Half a dozen wait for hours in carts to be admitted. Others, like Narayan, die before they are even admitted.
“The team is doing the best it can, but there is not enough oxygen,” said Tushar Maurya, whose mother is being treated at the hospital.
After being denied entry to the ICU, a man reels when trying to return to an auto-rickshaw. Minutes later, he returns unconscious. Loaded on a stretcher, his arm slams against the ICU door while a guard watches.
Another man writhes in pain in the back of an ambulance, alone, as she steps forward with the rear doors open. The oxygen cylinder of a third man lying in the sun runs out, and his family runs to change it.

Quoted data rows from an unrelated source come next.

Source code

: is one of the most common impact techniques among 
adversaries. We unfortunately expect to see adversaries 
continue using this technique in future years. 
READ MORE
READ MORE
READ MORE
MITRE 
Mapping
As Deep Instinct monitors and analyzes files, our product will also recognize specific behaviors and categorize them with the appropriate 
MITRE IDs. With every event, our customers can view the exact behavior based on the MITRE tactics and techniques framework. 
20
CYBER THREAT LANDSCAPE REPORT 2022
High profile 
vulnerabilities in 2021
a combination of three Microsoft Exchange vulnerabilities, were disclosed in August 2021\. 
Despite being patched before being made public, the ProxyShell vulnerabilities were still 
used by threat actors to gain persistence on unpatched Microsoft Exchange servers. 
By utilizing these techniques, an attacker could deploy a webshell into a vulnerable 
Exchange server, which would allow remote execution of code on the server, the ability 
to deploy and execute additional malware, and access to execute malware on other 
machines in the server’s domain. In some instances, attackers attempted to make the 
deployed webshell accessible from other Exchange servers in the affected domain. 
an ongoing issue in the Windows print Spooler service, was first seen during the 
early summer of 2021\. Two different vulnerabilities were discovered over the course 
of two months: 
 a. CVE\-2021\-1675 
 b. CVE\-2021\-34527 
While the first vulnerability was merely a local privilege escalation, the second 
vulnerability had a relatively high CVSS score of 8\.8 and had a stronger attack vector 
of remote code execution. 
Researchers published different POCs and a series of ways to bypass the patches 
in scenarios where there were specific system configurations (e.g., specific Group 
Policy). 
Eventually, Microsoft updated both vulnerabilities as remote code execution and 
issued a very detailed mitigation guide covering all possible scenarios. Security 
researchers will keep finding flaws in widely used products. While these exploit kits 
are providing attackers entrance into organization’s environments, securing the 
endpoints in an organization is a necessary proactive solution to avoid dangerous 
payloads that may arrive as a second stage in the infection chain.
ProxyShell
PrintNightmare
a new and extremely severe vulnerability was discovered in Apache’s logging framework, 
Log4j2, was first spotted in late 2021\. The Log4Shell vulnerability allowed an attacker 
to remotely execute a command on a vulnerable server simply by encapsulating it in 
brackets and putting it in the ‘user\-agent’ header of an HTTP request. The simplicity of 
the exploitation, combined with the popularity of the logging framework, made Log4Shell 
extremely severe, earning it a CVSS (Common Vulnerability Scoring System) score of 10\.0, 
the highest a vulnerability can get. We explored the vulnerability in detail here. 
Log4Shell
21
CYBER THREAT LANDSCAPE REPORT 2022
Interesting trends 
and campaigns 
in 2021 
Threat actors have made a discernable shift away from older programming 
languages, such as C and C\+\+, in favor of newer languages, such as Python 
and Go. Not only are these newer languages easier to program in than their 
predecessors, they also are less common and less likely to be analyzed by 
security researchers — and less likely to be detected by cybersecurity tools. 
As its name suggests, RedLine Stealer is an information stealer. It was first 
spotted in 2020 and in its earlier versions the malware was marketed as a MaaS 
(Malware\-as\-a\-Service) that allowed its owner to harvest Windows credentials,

Images from inside the wards seen by Reuters showed some patients sitting two on a bed and barely enough space for others to stand.
“They are like cattle in there,” said a man after leaving.
Despite the lack of beds, many feel they have no choice but to show up after being denied entry to other overburdened Covid hospitals, begging staff to intern their loved ones.
Currently, an online panel indicates that only 22 ICU beds are available in Delhi out of more than 4,500.
“We have been wandering for three days in search of a bed,” said a man who identified himself as Irfan, whose wife was motionless on the sidewalk.